On 9/2/21 8:10 PM, Barrett Adair wrote:
Thanks for the feedback, Jason. Coming back to this today, The problem
appears much deeper than I realized. I've attached another WIP version
of the patch, including a couple of new test cases based on your
feedback (for now, please excuse any misformatted dg-error comments).
The dependent-name16.C case demonstrates an error message regression
caused by this patch; I'm trying to fix the regression. When compiling
dependent-name16.C and breaking at cp/tree.c:3922, DECL_CONTEXT(t2) is
NULL because the "g" declaration is still being parsed near the top of
cp_parser_init_declarator, and context is only set later during that
function.
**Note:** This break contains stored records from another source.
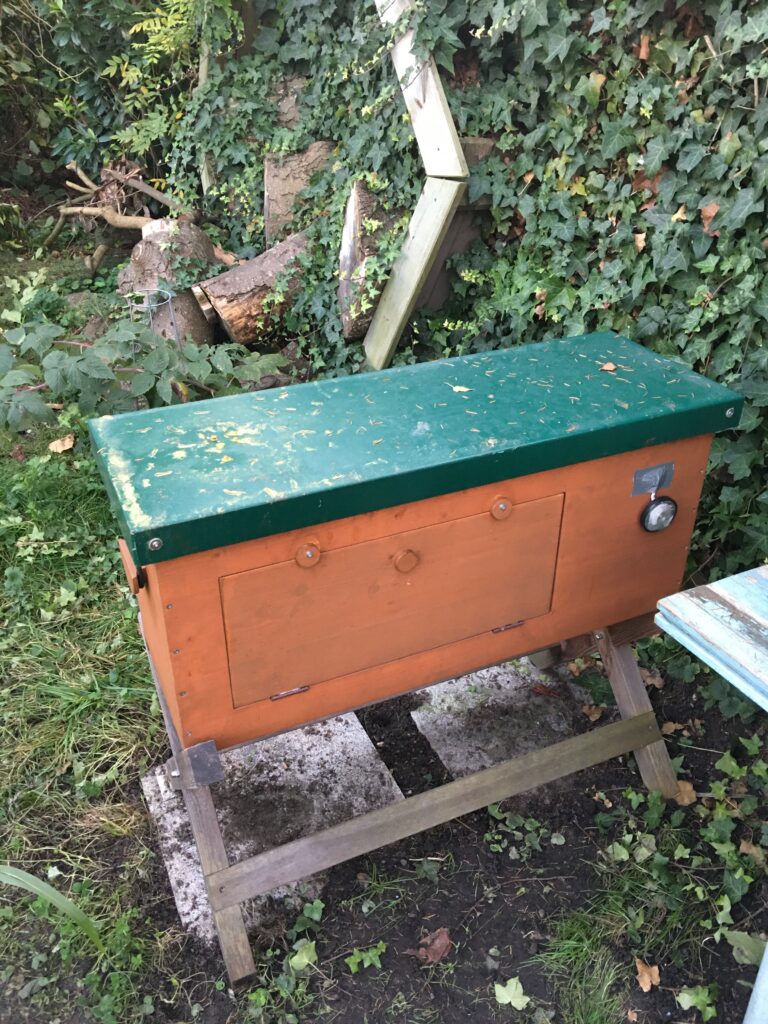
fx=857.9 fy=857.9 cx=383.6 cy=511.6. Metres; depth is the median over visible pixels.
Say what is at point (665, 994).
soil
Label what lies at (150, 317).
wire stand
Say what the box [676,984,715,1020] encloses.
ivy leaf
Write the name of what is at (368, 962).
ivy plant
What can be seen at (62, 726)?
lawn
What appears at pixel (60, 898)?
grass blade
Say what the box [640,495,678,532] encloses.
gauge
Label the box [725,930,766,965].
green leaf
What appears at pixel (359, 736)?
paving slab
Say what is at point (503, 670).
paving slab
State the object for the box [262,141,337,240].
log
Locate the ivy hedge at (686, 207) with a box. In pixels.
[171,0,767,625]
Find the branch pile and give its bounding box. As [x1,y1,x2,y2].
[44,160,196,270]
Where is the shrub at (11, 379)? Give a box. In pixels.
[1,314,290,432]
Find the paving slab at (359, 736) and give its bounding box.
[141,713,404,946]
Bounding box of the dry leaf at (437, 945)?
[412,927,452,963]
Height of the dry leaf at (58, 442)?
0.060 m
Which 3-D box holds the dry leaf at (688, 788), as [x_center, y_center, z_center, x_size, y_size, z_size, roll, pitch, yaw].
[0.737,0.682,2.111,0.074,0.045,0.076,25,38,37]
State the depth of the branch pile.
5.80 m
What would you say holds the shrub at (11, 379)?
on the lawn at (62, 726)
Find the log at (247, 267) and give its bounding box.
[192,229,311,345]
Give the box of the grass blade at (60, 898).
[0,863,105,951]
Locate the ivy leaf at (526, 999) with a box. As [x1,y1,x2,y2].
[493,977,529,1009]
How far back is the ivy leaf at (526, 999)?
1.69 m
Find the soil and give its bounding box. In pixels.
[29,644,767,1021]
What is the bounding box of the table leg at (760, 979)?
[744,940,767,1023]
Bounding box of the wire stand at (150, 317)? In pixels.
[124,286,180,350]
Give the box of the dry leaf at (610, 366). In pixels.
[599,361,617,372]
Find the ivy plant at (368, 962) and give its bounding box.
[345,941,387,973]
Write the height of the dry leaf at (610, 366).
0.010 m
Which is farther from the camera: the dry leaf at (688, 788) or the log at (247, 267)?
the log at (247, 267)
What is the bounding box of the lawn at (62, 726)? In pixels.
[0,227,174,1020]
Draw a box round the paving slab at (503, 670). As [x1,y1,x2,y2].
[409,657,597,782]
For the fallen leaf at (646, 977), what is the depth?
1.72 m
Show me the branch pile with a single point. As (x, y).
(112, 222)
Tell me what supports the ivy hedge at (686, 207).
on the ground
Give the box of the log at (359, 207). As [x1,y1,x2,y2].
[336,180,402,343]
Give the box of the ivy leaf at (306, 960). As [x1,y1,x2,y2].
[288,939,317,970]
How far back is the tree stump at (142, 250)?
4.53 m
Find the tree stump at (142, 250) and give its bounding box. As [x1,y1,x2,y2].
[116,219,217,347]
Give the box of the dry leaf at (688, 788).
[672,779,697,805]
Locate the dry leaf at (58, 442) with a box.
[47,433,75,453]
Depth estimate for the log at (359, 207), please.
3.67 m
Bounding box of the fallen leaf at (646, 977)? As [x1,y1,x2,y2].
[634,957,660,991]
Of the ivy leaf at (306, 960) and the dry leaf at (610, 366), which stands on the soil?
the ivy leaf at (306, 960)
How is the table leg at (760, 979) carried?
on the soil
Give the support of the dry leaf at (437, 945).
on the soil
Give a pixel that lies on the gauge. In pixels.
(661, 506)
DECL_CONTEXT(t1), on the other hand, is set because the "f"
declaration was already parsed.
I'm beginning to believe that a proper solution to this problem would
require decorating the function template type parameter nodes with more
function information (e.g. at least scope and name) prior to parsing the
trailing return type, if not somehow setting the DECL_CONTEXT earlier in
some form -- am I missing something?
Perhaps comparing DECL_SOURCE_LOCATION would be useful?
But actually, I suspect you're approaching this the wrong way: the
problem in canon-type-15.C is "internal compiler error: canonical types
differ for identical types ‘size_c<sizeof (t)>’ and ‘size_c<sizeof (t)>’".
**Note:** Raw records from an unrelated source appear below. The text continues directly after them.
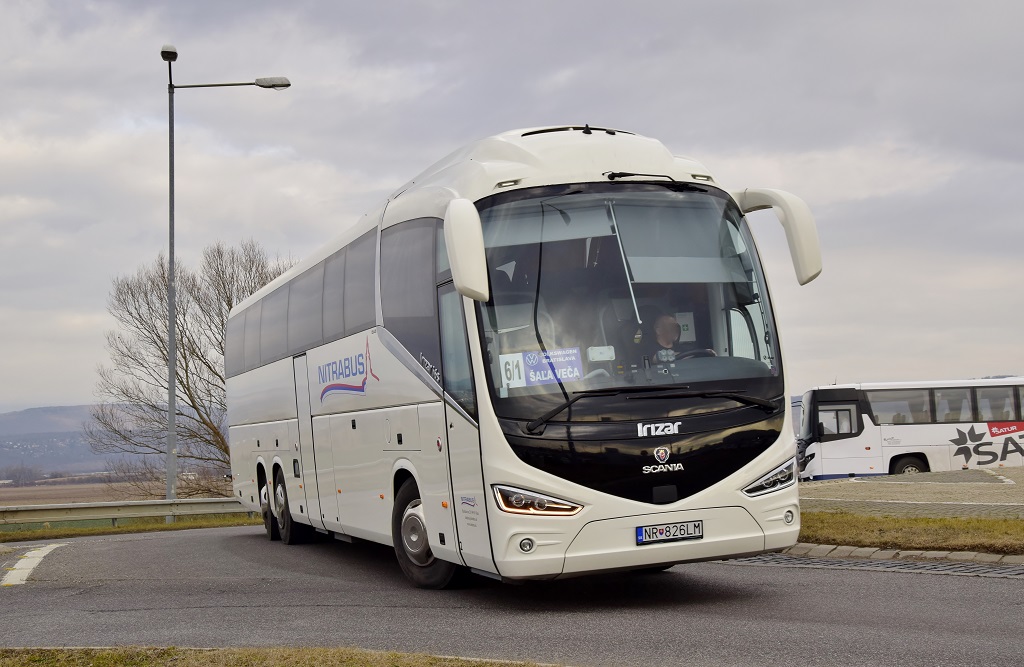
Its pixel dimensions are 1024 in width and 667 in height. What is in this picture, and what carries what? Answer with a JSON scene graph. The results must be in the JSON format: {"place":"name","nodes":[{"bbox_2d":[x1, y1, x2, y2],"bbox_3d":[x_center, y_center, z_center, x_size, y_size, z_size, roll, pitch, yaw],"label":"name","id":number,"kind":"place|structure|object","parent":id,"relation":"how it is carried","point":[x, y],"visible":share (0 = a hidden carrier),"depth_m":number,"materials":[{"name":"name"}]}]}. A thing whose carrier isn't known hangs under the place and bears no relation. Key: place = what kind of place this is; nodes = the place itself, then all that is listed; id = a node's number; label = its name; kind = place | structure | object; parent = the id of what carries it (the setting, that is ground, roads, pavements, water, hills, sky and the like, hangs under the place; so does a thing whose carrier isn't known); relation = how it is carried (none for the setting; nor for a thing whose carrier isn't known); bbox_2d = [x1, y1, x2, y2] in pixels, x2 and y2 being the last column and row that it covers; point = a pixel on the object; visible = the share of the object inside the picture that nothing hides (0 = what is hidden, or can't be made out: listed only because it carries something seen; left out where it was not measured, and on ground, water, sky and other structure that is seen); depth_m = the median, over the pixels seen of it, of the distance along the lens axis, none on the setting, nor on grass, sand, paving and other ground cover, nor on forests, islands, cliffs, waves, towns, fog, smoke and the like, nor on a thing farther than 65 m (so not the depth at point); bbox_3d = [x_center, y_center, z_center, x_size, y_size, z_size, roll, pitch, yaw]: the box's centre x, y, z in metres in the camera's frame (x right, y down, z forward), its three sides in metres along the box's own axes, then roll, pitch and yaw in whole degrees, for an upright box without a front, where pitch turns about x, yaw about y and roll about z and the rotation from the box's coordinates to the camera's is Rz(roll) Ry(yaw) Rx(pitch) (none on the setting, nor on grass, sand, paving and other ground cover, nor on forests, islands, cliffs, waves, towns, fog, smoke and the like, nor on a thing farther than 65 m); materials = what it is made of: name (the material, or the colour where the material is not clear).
{"place":"outdoors","nodes":[
{"label":"outdoors","id":0,"kind":"place"},
{"bbox_2d":[0,404,226,479],"label":"hill","id":1,"kind":"structure","parent":0,"point":[40,461],"materials":[{"name":"grey"}]},
{"bbox_2d":[0,474,231,506],"label":"field","id":2,"kind":"structure","parent":0,"point":[62,501],"materials":[{"name":"brown"}]},
{"bbox_2d":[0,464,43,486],"label":"distant tree","id":3,"kind":"object","parent":2,"relation":"on","point":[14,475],"visible":0.9,"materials":[{"name":"plant"}]},
{"bbox_2d":[87,236,294,496],"bbox_3d":[-7.682,1.191,38.135,5.890,7.576,6.005,2,-5,-44],"label":"bare tree","id":4,"kind":"object","parent":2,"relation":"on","point":[222,324],"visible":0.82,"depth_m":37.20,"materials":[{"name":"plant"}]},
{"bbox_2d":[0,512,260,541],"label":"grass verge","id":5,"kind":"structure","parent":0,"point":[155,527],"materials":[{"name":"green plant"}]},
{"bbox_2d":[0,497,246,527],"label":"guardrail","id":6,"kind":"object","parent":5,"relation":"on","point":[115,515],"visible":0.79,"depth_m":24.44,"materials":[{"name":"grey metal"}]},
{"bbox_2d":[161,49,290,521],"bbox_3d":[-4.932,-0.810,25.117,2.714,7.903,0.465,-1,-4,-5],"label":"street lamp","id":7,"kind":"object","parent":5,"relation":"on","point":[170,374],"visible":0.93,"depth_m":24.96,"materials":[{"name":"grey metal"}]},
{"bbox_2d":[0,645,565,666],"label":"grass verge","id":8,"kind":"structure","parent":0,"point":[315,656],"materials":[{"name":"plant"}]},
{"bbox_2d":[0,0,1023,413],"label":"sky","id":9,"kind":"structure","parent":0,"point":[390,171],"materials":[{"name":"grey"}]},
{"bbox_2d":[0,522,1023,666],"label":"road","id":10,"kind":"structure","parent":0,"point":[1015,590],"materials":[{"name":"grey asphalt"}]},
{"bbox_2d":[1,541,68,585],"bbox_3d":[-4.655,2.157,13.775,0.607,0.056,3.505,-1,-4,-18],"label":"road marking","id":11,"kind":"object","parent":10,"relation":"on","point":[26,570],"visible":0.96,"depth_m":13.75,"materials":[{"name":"white paint"}]},
{"bbox_2d":[226,129,819,588],"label":"bus","id":12,"kind":"object","parent":10,"relation":"on","point":[426,400],"visible":0.97,"depth_m":9.24,"materials":[{"name":"white metal"}]},
{"bbox_2d":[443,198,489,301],"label":"side mirror","id":13,"kind":"object","parent":12,"relation":"attached to","point":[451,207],"visible":0.98,"depth_m":8.31,"materials":[{"name":"white plastic"}]},
{"bbox_2d":[497,347,583,389],"bbox_3d":[0.173,0.221,8.672,0.533,0.251,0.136,0,-4,-22],"label":"destination sign","id":14,"kind":"object","parent":12,"relation":"in","point":[570,376],"visible":0.77,"depth_m":8.66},
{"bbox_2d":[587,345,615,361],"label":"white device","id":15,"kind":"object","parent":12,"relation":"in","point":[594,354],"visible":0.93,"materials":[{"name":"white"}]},
{"bbox_2d":[647,312,685,362],"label":"man","id":16,"kind":"object","parent":12,"relation":"in","point":[667,324],"visible":0.43,"depth_m":9.23},
{"bbox_2d":[636,520,702,545],"bbox_3d":[0.900,1.144,8.434,0.454,0.127,0.100,0,-4,-22],"label":"license plate","id":17,"kind":"object","parent":12,"relation":"attached to","point":[686,531],"visible":0.96,"depth_m":8.40,"materials":[{"name":"white metal"}]},
{"bbox_2d":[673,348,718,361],"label":"steering wheel","id":18,"kind":"object","parent":12,"relation":"in","point":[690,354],"visible":0.2,"depth_m":8.62,"materials":[{"name":"black plastic"}]},
{"bbox_2d":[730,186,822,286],"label":"side mirror","id":19,"kind":"object","parent":12,"relation":"attached to","point":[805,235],"visible":0.89,"depth_m":9.48,"materials":[{"name":"white plastic"}]},
{"bbox_2d":[724,550,1023,579],"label":"cobblestone strip","id":20,"kind":"object","parent":10,"relation":"in","point":[1017,572],"visible":0.66,"depth_m":10.53,"materials":[{"name":"grey stone"}]},
{"bbox_2d":[779,543,1023,568],"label":"curb","id":21,"kind":"structure","parent":10,"relation":"on","point":[860,554],"depth_m":11.05,"materials":[{"name":"grey stone"}]},
{"bbox_2d":[795,511,1023,554],"label":"grass verge","id":22,"kind":"structure","parent":0,"point":[1001,525],"materials":[{"name":"plant"}]},
{"bbox_2d":[797,467,1023,517],"label":"parking lot","id":23,"kind":"structure","parent":0,"point":[961,491],"materials":[{"name":"grey asphalt"}]},
{"bbox_2d":[794,378,1022,479],"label":"bus","id":24,"kind":"object","parent":23,"relation":"on","point":[833,447],"visible":0.87,"depth_m":33.02,"materials":[{"name":"white metal"}]},
{"bbox_2d":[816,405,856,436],"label":"bus window","id":25,"kind":"structure","parent":24,"relation":"in","point":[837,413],"depth_m":31.44,"materials":[{"name":"grey glass"}]},
{"bbox_2d":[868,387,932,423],"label":"bus window","id":26,"kind":"structure","parent":24,"relation":"in","point":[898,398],"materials":[{"name":"glass"}]},
{"bbox_2d":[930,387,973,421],"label":"bus window","id":27,"kind":"structure","parent":24,"relation":"in","point":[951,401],"depth_m":31.24,"materials":[{"name":"grey glass"}]},
{"bbox_2d":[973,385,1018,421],"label":"bus window","id":28,"kind":"structure","parent":24,"relation":"in","point":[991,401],"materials":[{"name":"grey glass"}]},
{"bbox_2d":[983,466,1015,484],"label":"road marking","id":29,"kind":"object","parent":23,"relation":"on","point":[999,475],"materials":[{"name":"white paint"}]}
]}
The intent is that template arguments involving with distinct but
equivalent arguments should themselves be distinct but equivalent:
different tree nodes, but the same TYPE_CANONICAL.
That isn't happening here: they're different tree nodes and have
different TYPE_CANONICAL, so they're considered non-equivalent, but
structurally compare as equivalent, so we get the ICE above. We need to
fix TYPE_CANONICAL to match.
I think a straightforward approach would be to make
any_template_arguments_need_structural_equality_p return true if one of
the template arguments involves a function parameter, so that
TYPE_CANONICAL gets set to 0 and we always do structural comparison in
that context.
Also, in the first place, I'm a little confused why we insert
dependent-arg instantiations into the specialization/instantiation hash
tables before any top-level instantiation occurs. From a bird's eye
view, the benefit/necessity of this design is unclear. Can anyone point
me to some background reading here?
So that whenever we write e.g. A<T> we get the same type node.